BEGIN

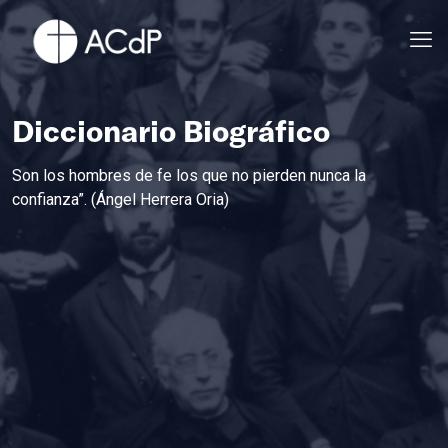
Diccionario Biográfico
Son los hombres de fe los que no pierden nunca la
confianza”. (Ángel Herrera Oria)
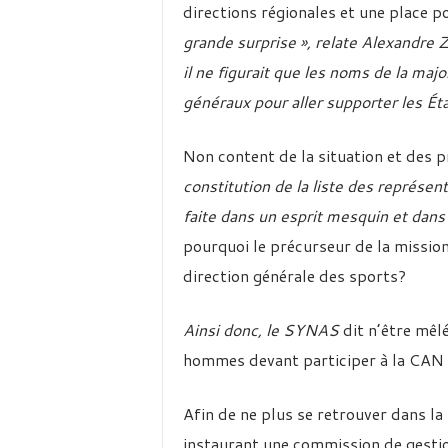
directions régionales et une place p
grande surprise », relate Alexandre 
il ne figurait que les noms de la maj
généraux pour aller supporter les Éta
Non content de la situation et des 
constitution de la liste des représent
faite dans un esprit mesquin et dans 
pourquoi le précurseur de la mission 
direction générale des sports?
Ainsi donc, le SYNAS
dit n’être mêlé
hommes devant participer à la CAN
Afin de ne plus se retrouver dans l
instaurant une commission de gestio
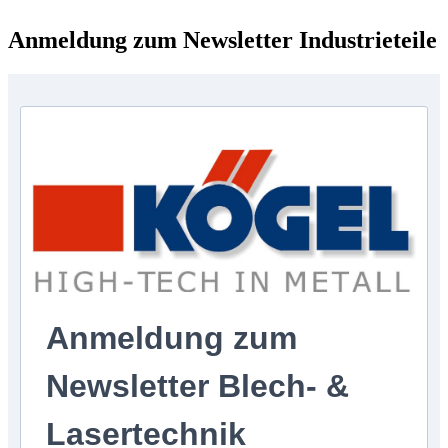
Anmeldung zum Newsletter Industrieteile
Anmeldung zum
Newsletter Blech- &
Lasertechnik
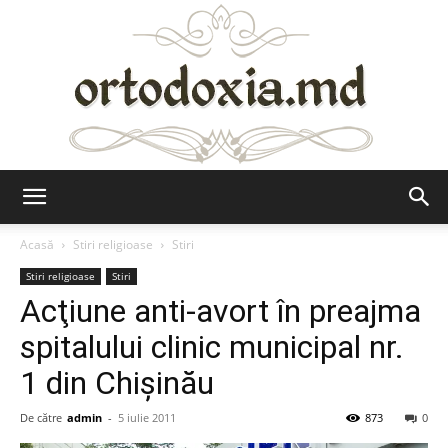
Ortodoxia.md
Acasă
Stiri religioase
Stiri
Stiri religioase
Stiri
Acţiune anti-avort în preajma
spitalului clinic municipal nr.
1 din Chişinău
De către
admin
-
5 iulie 2011
873
0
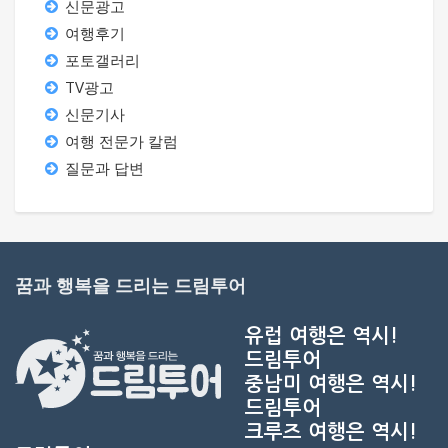
신문광고
여행후기
포토갤러리
TV광고
신문기사
여행 전문가 칼럼
질문과 답변
꿈과 행복을 드리는 드림투어
유럽 여행은 역시!
드림투어
중남미 여행은 역시!
드림투어
크루즈 여행은 역시!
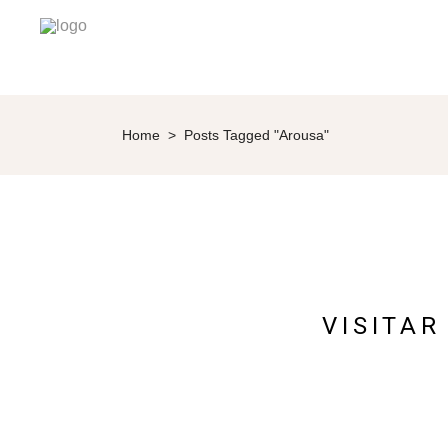
Home
>
Posts Tagged "Arousa"
VISITAR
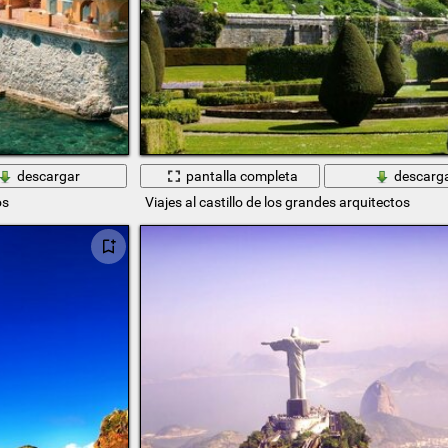
descargar
pantalla completa
descarg
os
Viajes al castillo de los grandes arquitectos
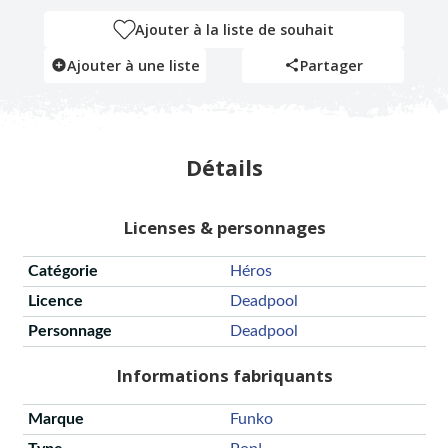
Ajouter à la liste de souhait
Ajouter à une liste
Partager
Détails
Licenses & personnages
Catégorie
Héros
Licence
Deadpool
Personnage
Deadpool
Informations fabriquants
Marque
Funko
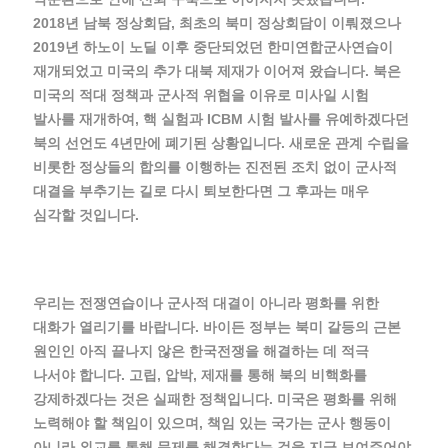
2018년 남북 정상회담, 최초의 북미 정상회담이 이뤄졌으나
2019년 하노이 노딜 이후 중단되었던 한미연합군사연습이
재개되었고 미국의 추가 대북 제재가 이어져 왔습니다. 북은
미국의 적대 정책과 군사적 위협을 이유로 미사일 시험
발사를 재개하여, 핵 실험과 ICBM 시험 발사를 유예하겠다던
북의 선언도 4년만에 폐기된 상황입니다. 새로운 관계 수립을
비롯한 정상들의 합의를 이행하는 진전된 조치 없이 군사적
대결을 부추기는 길로 다시 퇴보한다면 그 후과는 매우
심각할 것입니다.
우리는 전쟁연습이나 군사적 대결이 아니라 평화를 위한
대화가 열리기를 바랍니다. 바이든 정부는 북미 갈등의 근본
원인인 아직 끝나지 않은 한국전쟁을 해결하는 데 적극
나서야 합니다. 고립, 압박, 제재를 통해 북의 비핵화를
강제하겠다는 것은 실패한 정책입니다. 미국은 평화를 위해
노력해야 할 책임이 있으며, 책임 있는 국가는 군사 행동이
아니라 외교를 통해 문제를 해결한다는 것을 지금 보여주어야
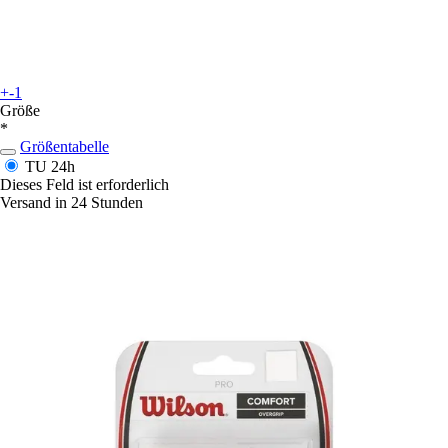
+-1
Größe
*
Größentabelle
TU
24h
Dieses Feld ist erforderlich
Versand in 24 Stunden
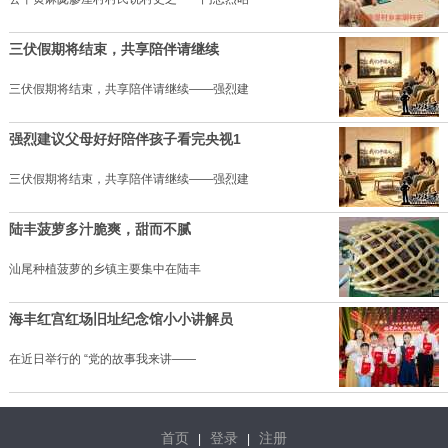
三伏假期将结束，共享陪伴请继续
三伏假期将结束，共享陪伴请继续——强烈建
强烈建议父母好好陪伴孩子看完央视1
三伏假期将结束，共享陪伴请继续——强烈建
陆丰菠萝多汁脆爽，甜而不腻
汕尾种植菠萝的乡镇主要集中在陆丰
海丰红宫红场旧址纪念馆小小讲解员
在近日举行的 “党的故事我来讲——
首页
登录
注册
|
|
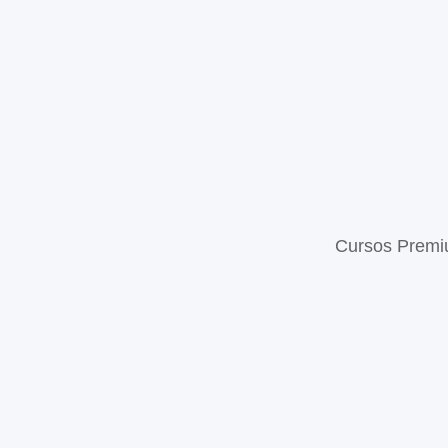
Cursos Prem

END

Task instructions — Retype the whole of the data verbatim. Skip every picture.

Exercise response —
Diccionario Biográfico
Son los hombres de fe los que no pierden nunca la
confianza”. (Ángel Herrera Oria)
directions régionales et une place p
grande surprise », relate Alexandre 
il ne figurait que les noms de la maj
généraux pour aller supporter les Éta
Non content de la situation et des 
constitution de la liste des représent
faite dans un esprit mesquin et dans 
pourquoi le précurseur de la mission 
direction générale des sports?
Ainsi donc, le SYNAS
dit n’être mêlé
hommes devant participer à la CAN
Afin de ne plus se retrouver dans l
instaurant une commission de gestio
Anmeldung zum Newsletter Industrieteile
Anmeldung zum
Newsletter Blech- &
Lasertechnik
Ortodoxia.md
Acasă
Stiri religioase
Stiri
Stiri religioase
Stiri
Acţiune anti-avort în preajma
spitalului clinic municipal nr.
1 din Chişinău
De către
admin
-
5 iulie 2011
873
0
신문광고
여행후기
포토갤러리
TV광고
신문기사
여행 전문가 칼럼
질문과 답변
꿈과 행복을 드리는 드림투어
유럽 여행은 역시!
드림투어
중남미 여행은 역시!
드림투어
크루즈 여행은 역시!
Home
>
Posts Tagged "Arousa"
VISITAR
descargar
pantalla completa
descarg
os
Viajes al castillo de los grandes arquitectos
Ajouter à la liste de souhait
Ajouter à une liste
Partager
Détails
Licenses & personnages
Catégorie
Héros
Licence
Deadpool
Personnage
Deadpool
Informations fabriquants
Marque
Funko
2018년 남북 정상회담, 최초의 북미 정상회담이 이뤄졌으나
2019년 하노이 노딜 이후 중단되었던 한미연합군사연습이
재개되었고 미국의 추가 대북 제재가 이어져 왔습니다. 북은
미국의 적대 정책과 군사적 위협을 이유로 미사일 시험
발사를 재개하여, 핵 실험과 ICBM 시험 발사를 유예하겠다던
북의 선언도 4년만에 폐기된 상황입니다. 새로운 관계 수립을
비롯한 정상들의 합의를 이행하는 진전된 조치 없이 군사적
대결을 부추기는 길로 다시 퇴보한다면 그 후과는 매우
심각할 것입니다.
우리는 전쟁연습이나 군사적 대결이 아니라 평화를 위한
대화가 열리기를 바랍니다. 바이든 정부는 북미 갈등의 근본
원인인 아직 끝나지 않은 한국전쟁을 해결하는 데 적극
나서야 합니다. 고립, 압박, 제재를 통해 북의 비핵화를
강제하겠다는 것은 실패한 정책입니다. 미국은 평화를 위해
노력해야 할 책임이 있으며, 책임 있는 국가는 군사 행동이
아니라 외교를 통해 문제를 해결한다는 것을 지금 보여주어야
+-1
Größe
*
Größentabelle
TU
24h
Dieses Feld ist erforderlich
Versand in 24 Stunden
三伏假期将结束，共享陪伴请继续
三伏假期将结束，共享陪伴请继续——强烈建
强烈建议父母好好陪伴孩子看完央视1
三伏假期将结束，共享陪伴请继续——强烈建
陆丰菠萝多汁脆爽，甜而不腻
汕尾种植菠萝的乡镇主要集中在陆丰
海丰红宫红场旧址纪念馆小小讲解员
在近日举行的 “党的故事我来讲——
首页
登录
注册
|
|
Cursos Prem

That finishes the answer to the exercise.